The records:
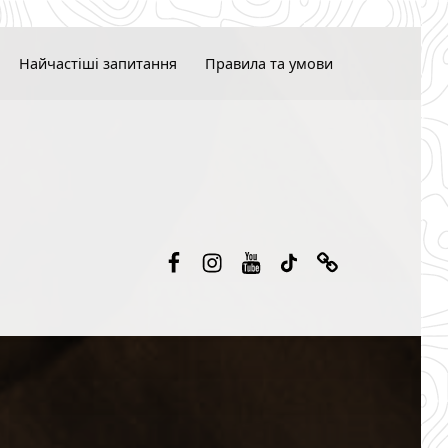
Найчастіші запитання
Правила та умови
Facebook
Instagram
Youtube
TikTok
Threads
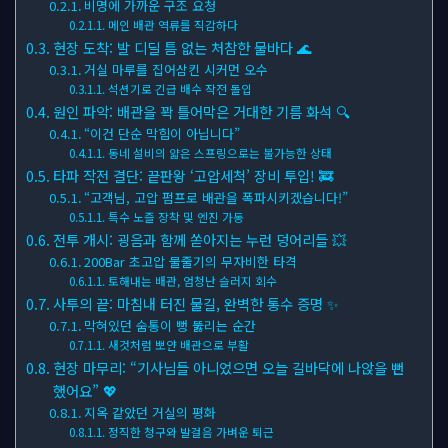
비명에 가까운 구조 요청
메인 배관 역류를 직감하다
현장 도착: 발 디딜 틈 없는 처참한 물바다 🌊
거실 마루를 집어삼킨 시커먼 오수
석션기로 긴급 배수 작전 돌입
원인 파악: 배관을 꽉 틀어막은 거대한 기름 화석 🔍
“이건 단순 막힘이 아닙니다”
동네 설비의 얇은 스프링으로는 불가능한 상태
타파 작전 결단: 끝판왕 ‘고압세척’ 장비 투입! 🚒
“고객님, 고압 펌프로 배관을 폭파시키겠습니다!”
특수 노즐 장착 및 엔진 가동
전투 개시: 굉음과 함께 쏟아지는 누런 덩어리들 💥
200Bar 초고압 물줄기의 무자비한 타격
토해내는 배관, 엄청난 슬러지 회수
사투의 끝: 마침내 터진 물길, 완벽한 통수 증명 ✨
막혀있던 숨통이 뻥 뚫리는 순간
새것처럼 뽀얀 배관으로 부활
현장 마무리: “기사님들 아니었으면 오늘 길바닥에 나앉을 뻔
했어요” 💖
지옥 같았던 거실의 평화
정직한 청구와 발걸음 가벼운 퇴근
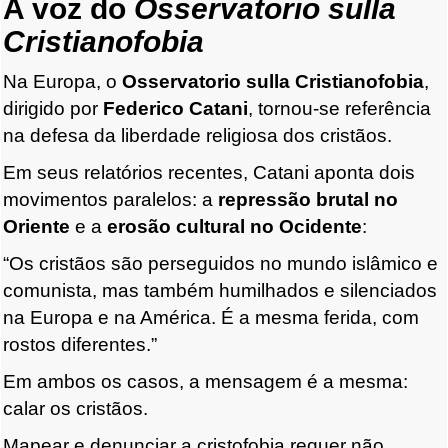
A voz do
Osservatorio sulla
Cristianofobia
Na Europa, o
Osservatorio sulla Cristianofobia
,
dirigido por
Federico Catani
, tornou-se referência
na defesa da liberdade religiosa dos cristãos.
Em seus relatórios recentes, Catani aponta dois
movimentos paralelos: a
repressão brutal no
Oriente
e a
erosão cultural no Ocidente
:
“Os cristãos são perseguidos no mundo islâmico e
comunista, mas também humilhados e silenciados
na Europa e na América. É a mesma ferida, com
rostos diferentes.”
Em ambos os casos, a mensagem é a mesma:
calar os cristãos.
Mapear e denunciar a cristofobia requer não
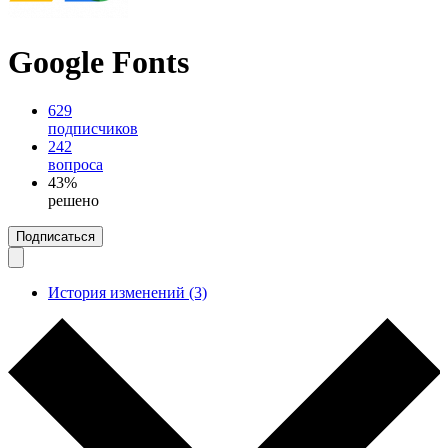
Google Fonts
629
подписчиков
242
вопроса
43%
решено
Подписаться
История изменений (3)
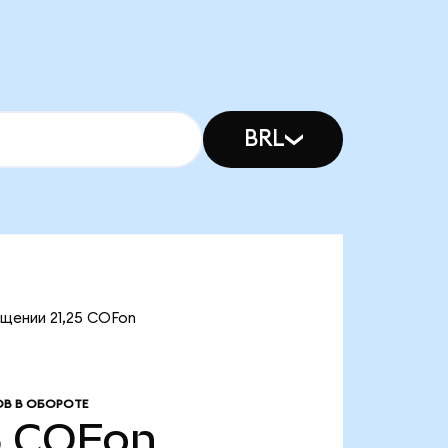
BRL
ащении 21,25 COFon
В В ОБОРОТЕ
5
COFon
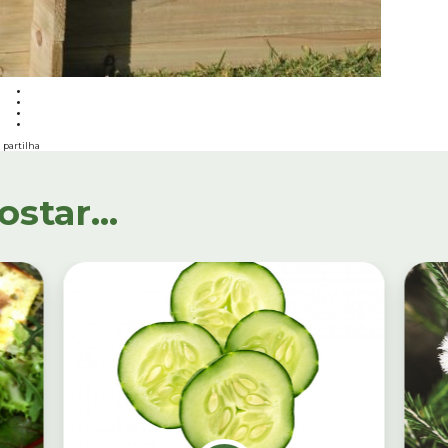
partilha
tar...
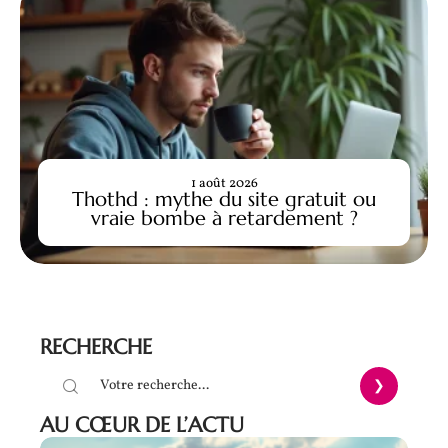
1 août 2026
Thothd : mythe du site gratuit ou
vraie bombe à retardement ?
RECHERCHE
AU CŒUR DE L’ACTU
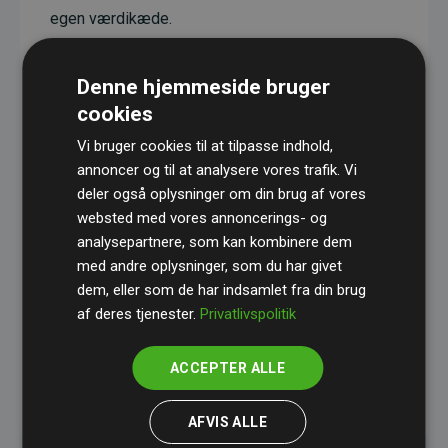
egen værdikæde.
Projekterne har en dokumenteret CO₂-
reducerende effekt, som i gennemsnit svarer til
Denne hjemmeside bruger
dobbelt så meget CO₂ som den estimerede
cookies
udledning fra hjemmesiden.
Vi bruger cookies til at tilpasse indhold,
Alle projekter er verificeret gennem
Gold
annoncer og til at analysere vores trafik. Vi
deler også oplysninger om din brug af vores
Standard
– en international ordning, der sikrer høj
websted med vores annoncerings- og
kvalitet og gennemsigtighed i klimainvesteringer.
analysepartnere, som kan kombinere dem
Du kan læse mere om de konkrete projekter
her.
med andre oplysninger, som du har givet
dem, eller som de har indsamlet fra din brug
af deres tjenester.
Privatlivspolitik
ACCEPTER ALLE
initiativet Websites, der støtter klimaprojekter
AFVIS ALLE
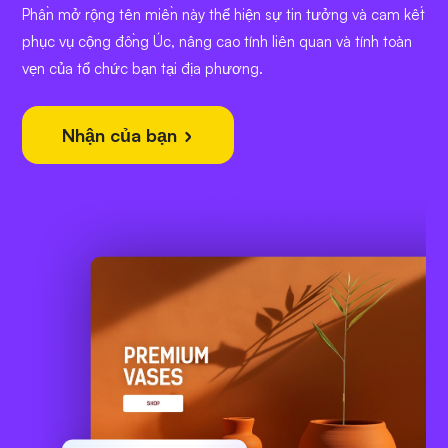
Phần mở rộng tên miền này thể hiện sự tin tưởng và cam kết
phục vụ cộng đồng Úc, nâng cao tính liên quan và tính toàn
vẹn của tổ chức bạn tại địa phương.
Nhận của bạn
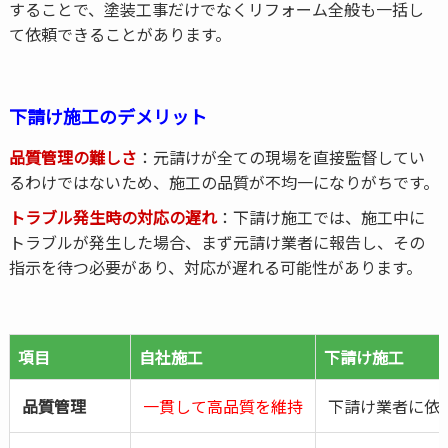
することで、塗装工事だけでなくリフォーム全般も一括し
て依頼できることがあります。
下請け施工のデメリット
品質管理の難しさ
：元請けが全ての現場を直接監督してい
るわけではないため、施工の品質が不均一になりがちです。
トラブル発生時の対応の遅れ
：下請け施工では、施工中に
トラブルが発生した場合、まず元請け業者に報告し、その
指示を待つ必要があり、対応が遅れる可能性があります。
項目
自社施工
下請け施工
品質管理
一貫して高品質を維持
下請け業者に依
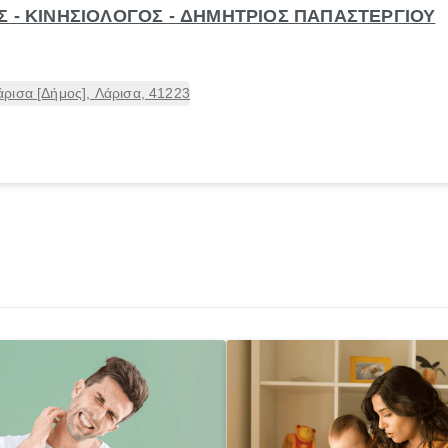
Σ - ΚΙΝΗΣΙΟΛΟΓΟΣ - ΔΗΜΗΤΡΙΟΣ ΠΑΠΑΣΤΕΡΓΙΟΥ
ρισα [Δήμος], Λάρισα, 41223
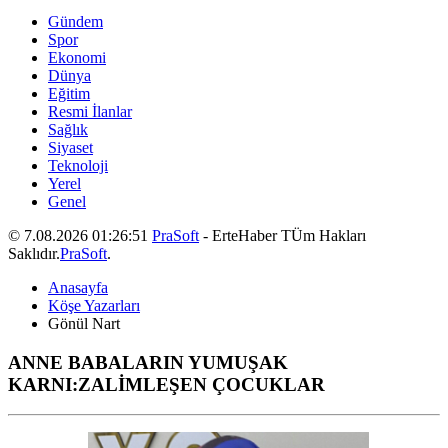
Gündem
Spor
Ekonomi
Dünya
Eğitim
Resmi İlanlar
Sağlık
Siyaset
Teknoloji
Yerel
Genel
© 7.08.2026 01:26:51
PraSoft
- ErteHaber TÜm Hakları
Saklıdır.
PraSoft
.
Anasayfa
Köşe Yazarları
Gönül Nart
ANNE BABALARIN YUMUŞAK
KARNI:ZALİMLEŞEN ÇOCUKLAR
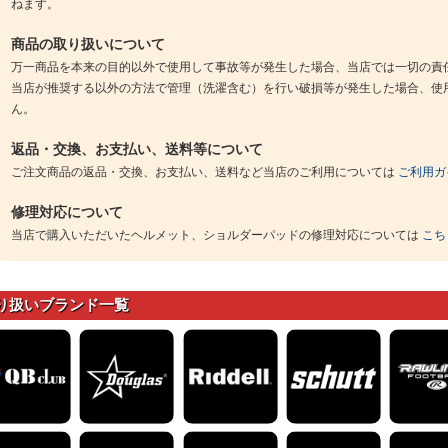
ねます。
商品の取り扱いについて
万一商品を本来の目的以外で使用して事故等が発生した場合、当店では一切の責
当店が推奨する以外の方法で管理（洗濯含む）を行い破損等が発生した場合、使
ん。
返品・交換、お支払い、送料等について
ご注文商品の返品・交換、お支払い、送料など当店のご利用については
ご利用ガ
修理対応について
当店で購入いただいたヘルメット、ショルダーパッドの修理対応については
こち
り扱いブランド一覧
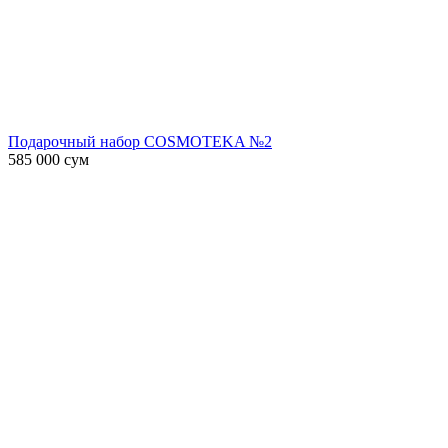
Подарочный набор COSMOTEKA №2
585 000
сум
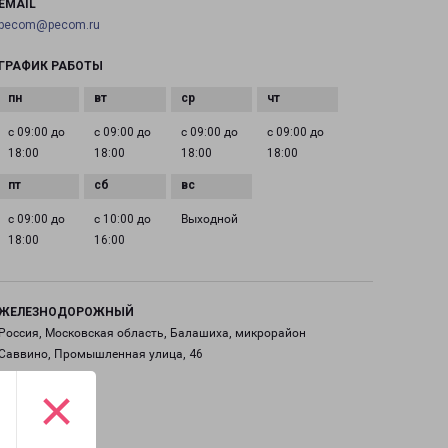
EMAIL
pecom@pecom.ru
ГРАФИК РАБОТЫ
с 09:00 до
с 09:00 до
с 09:00 до
с 09:00 до
18:00
18:00
18:00
18:00
с 09:00 до
с 10:00 до
Выходной
18:00
16:00
ЖЕЛЕЗНОДОРОЖНЫЙ
Россия, Московская область, Балашиха, микрорайон
Саввино, Промышленная улица, 46
×
на карте
ТЕЛЕФОН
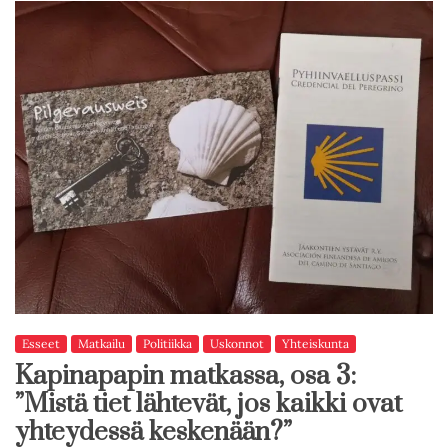
Esseet
Matkailu
Politiikka
Uskonnot
Yhteiskunta
Kapinapapin matkassa, osa 3:
”Mistä tiet lähtevät, jos kaikki ovat
yhteydessä keskenään?”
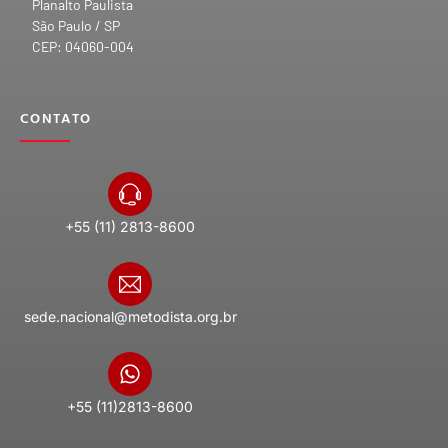
Planalto Paulista
São Paulo / SP
CEP: 04060-004
CONTATO
+55 (11) 2813-8600
sede.nacional@metodista.org.br
+55 (11)2813-8600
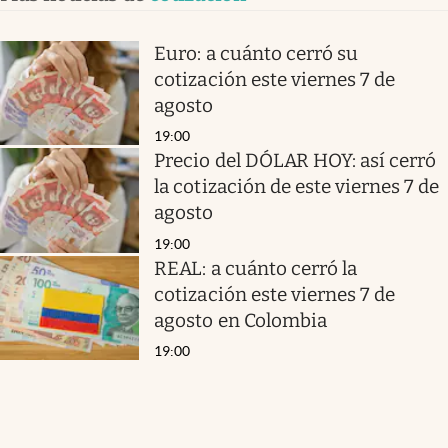
Euro: a cuánto cerró su
cotización este viernes 7 de
agosto
19:00
Precio del DÓLAR HOY: así cerró
la cotización de este viernes 7 de
agosto
19:00
REAL: a cuánto cerró la
cotización este viernes 7 de
agosto en Colombia
19:00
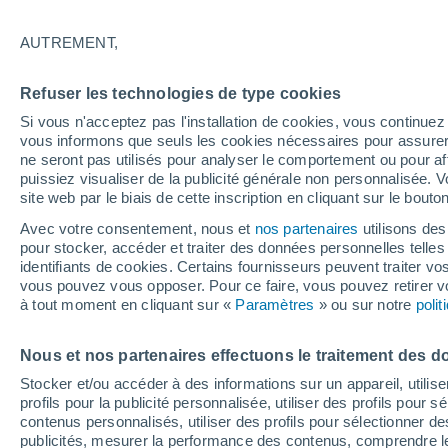
28°
AUTREMENT,
Est
Refuser les technologies de type cookies
Sensation de 27°
7
-
18 km/
Si vous n'acceptez pas l'installation de cookies, vous continu
vous informons que seuls les cookies nécessaires pour assurer la
ne seront pas utilisés pour analyser le comportement ou pour af
puissiez visualiser de la publicité générale non personnalisée. V
Flash info
site web par le biais de cette inscription en cliquant sur le bouto
Encore de la chaleur !
Avec votre consentement, nous et
nos partenaires
utilisons des
pour stocker, accéder et traiter des données personnelles telles 
Météo 1 - 7 jours
Heure par heure
Week-end
Dema
identifiants de cookies. Certains fournisseurs peuvent traiter vo
vous pouvez vous opposer. Pour ce faire, vous pouvez retirer
à tout moment en cliquant sur «
Paramètres
» ou sur notre
poli
Demain
Lundi
Aujourd´hui
Nous et nos partenaires effectuons le traitement des d
9 Août
10 Août
8 Août
Stocker et/ou accéder à des informations sur un appareil, utilise
profils pour la publicité personnalisée, utiliser des profils pour 
contenus personnalisés, utiliser des profils pour sélectionner
publicités, mesurer la performance des contenus, comprendre le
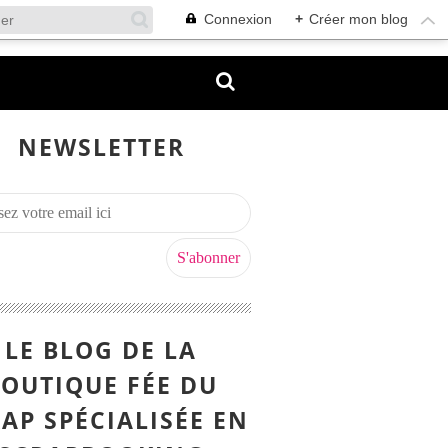
Connexion
+
Créer mon blog
NEWSLETTER
LE BLOG DE LA
OUTIQUE FÉE DU
AP SPÉCIALISÉE EN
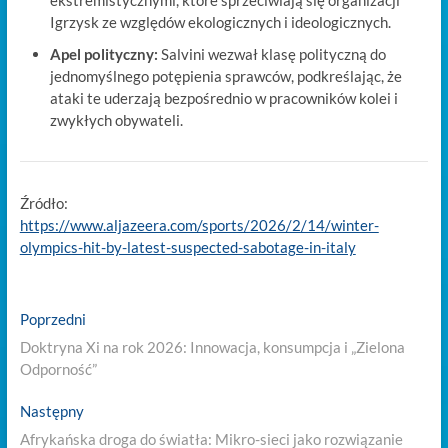
ekstremistycznymi, które sprzeciwiają się organizacji
Igrzysk ze względów ekologicznych i ideologicznych.
Apel polityczny:
Salvini wezwał klasę polityczną do
jednomyślnego potępienia sprawców, podkreślając, że
ataki te uderzają bezpośrednio w pracowników kolei i
zwykłych obywateli.
Źródło:
https://www.aljazeera.com/sports/2026/2/14/winter-
olympics-hit-by-latest-suspected-sabotage-in-italy
Nawigacja
Previous
Poprzedni
post:
wpisu
Doktryna Xi na rok 2026: Innowacja, konsumpcja i „Zielona
Odporność”
Next
Następny
post:
Afrykańska droga do światła: Mikro-sieci jako rozwiązanie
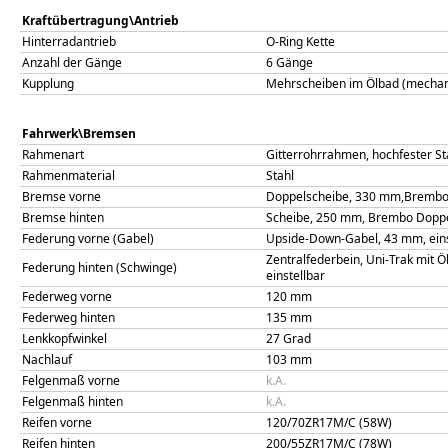
Kraftübertragung\Antrieb
Hinterradantrieb
O-Ring Kette
Anzahl der Gänge
6 Gänge
Kupplung
Mehrscheiben im Ölbad (mechani
Fahrwerk\Bremsen
Rahmenart
Gitterrohrrahmen, hochfester St
Rahmenmaterial
Stahl
Bremse vorne
Doppelscheibe, 330 mm,Brembo,
Bremse hinten
Scheibe, 250 mm, Brembo Doppe
Federung vorne (Gabel)
Upside-Down-Gabel, 43 mm, eins
Zentralfederbein, Uni-Trak mit
Federung hinten (Schwinge)
einstellbar
Federweg vorne
120
mm
Federweg hinten
135
mm
Lenkkopfwinkel
27
Grad
Nachlauf
103
mm
Felgenmaß vorne
k.A.
Felgenmaß hinten
k.A.
Reifen vorne
120/70ZR17M/C (58W)
Reifen hinten
200/55ZR17M/C (78W)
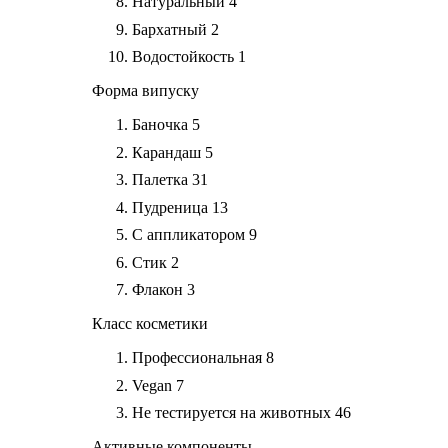
Натуральный
4
Бархатный
2
Водостойкость
1
Форма випуску
Баночка
5
Карандаш
5
Палетка
31
Пудреница
13
С аппликатором
9
Стик
2
Флакон
3
Класс косметики
Профессиональная
8
Vegan
7
Не тестируется на животных
46
Активные компоненты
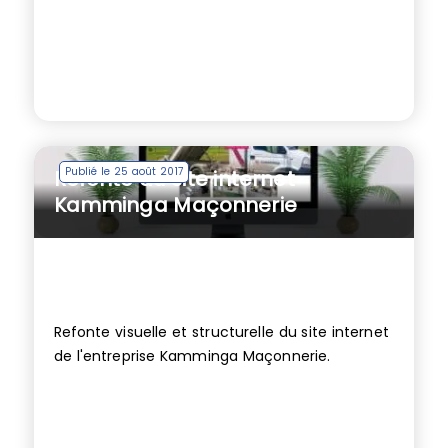
Publié le 25 août 2017
Refonte du site internet
Kamminga Maçonnerie
Refonte visuelle et structurelle du site internet
de l'entreprise Kamminga Maçonnerie.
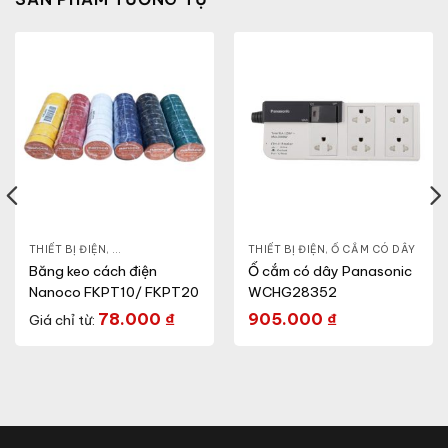
,
ĐÈN THÔNG MINH
THIẾT BỊ ĐIỆN
,
,
BĂNG KEO ĐIỆN
ĐÈN TRANG TRÍ
,
THIẾT BỊ CHIẾU SÁNG
THIẾT BỊ ĐIỆN
,
,
Ổ CẮM CÓ DÂY
THIẾT BỊ ĐIỆN
Băng keo cách điện
Ổ cắm có dây Panasonic
Nanoco FKPT10/ FKPT20
WCHG28352
78.000
₫
905.000
₫
Giá chỉ từ:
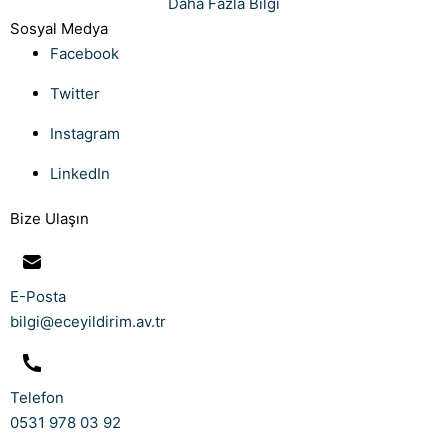
Daha Fazla Bilgi
Sosyal Medya
Facebook
Twitter
Instagram
LinkedIn
Bize Ulaşın
E-Posta
bilgi@eceyildirim.av.tr
Telefon
0531 978 03 92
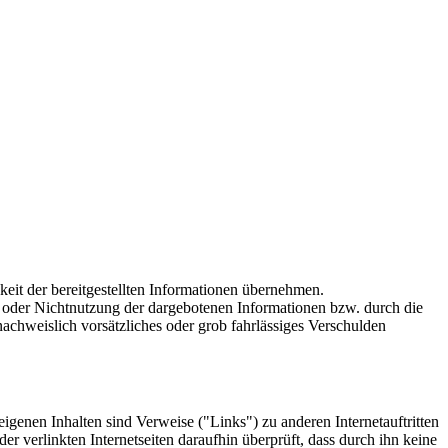
gkeit der bereitgestellten Informationen übernehmen.
ng oder Nichtnutzung der dargebotenen Informationen bzw. durch die
nachweislich vorsätzliches oder grob fahrlässiges Verschulden
 eigenen Inhalten sind Verweise ("Links") zu anderen Internetauftritten
r verlinkten Internetseiten daraufhin überprüft, dass durch ihn keine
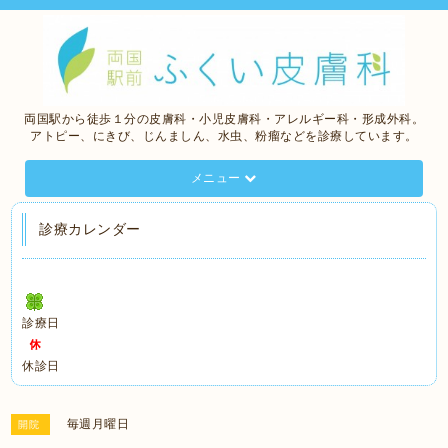
両国駅から徒歩１分の皮膚科・小児皮膚科・アレルギー科・形成外科。
アトピー、にきび、じんましん、水虫、粉瘤などを診療しています。
メニュー
診療カレンダー
診療日
休診日
毎週月曜日
開院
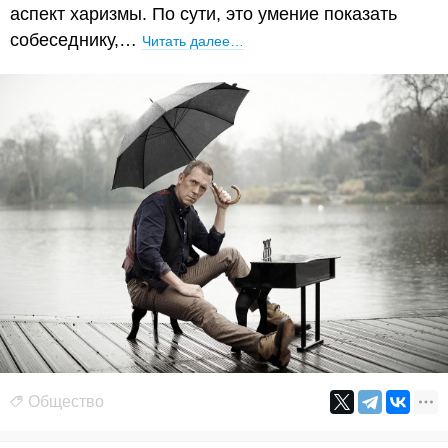
аспект харизмы. По сути, это умение показать
собеседнику,…
Читать далее…
Общество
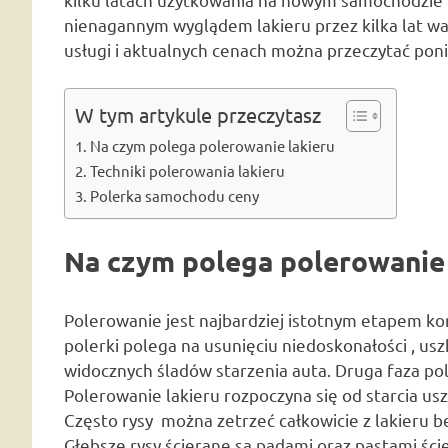
nienagannym wyglądem lakieru przez kilka lat wa
usługi i aktualnych cenach można przeczytać poni
W tym artykule przeczytasz
Na czym polega polerowanie lakieru
Techniki polerowania lakieru
Polerka samochodu ceny
Na czym polega polerowanie 
Polerowanie jest najbardziej istotnym etapem k
polerki polega na usunięciu niedoskonałości , us
widocznych śladów starzenia auta. Druga faza pol
Polerowanie lakieru rozpoczyna się od starcia us
Często rysy można zetrzeć całkowicie z lakieru b
Głębsze rysy ścierane są padami oraz pastami ści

Assignment: Output exactly the lines above that lie between the line with "Privatlivspolitik" and the line with "Nhận của bạn", those two lines included, and no pictures.

Written response:
Privatlivspolitik
ACCEPTER ALLE
initiativet Websites, der støtter klimaprojekter
AFVIS ALLE
Phần mở rộng tên miền này thể hiện sự tin tưởng và cam kết
phục vụ cộng đồng Úc, nâng cao tính liên quan và tính toàn
vẹn của tổ chức bạn tại địa phương.
Nhận của bạn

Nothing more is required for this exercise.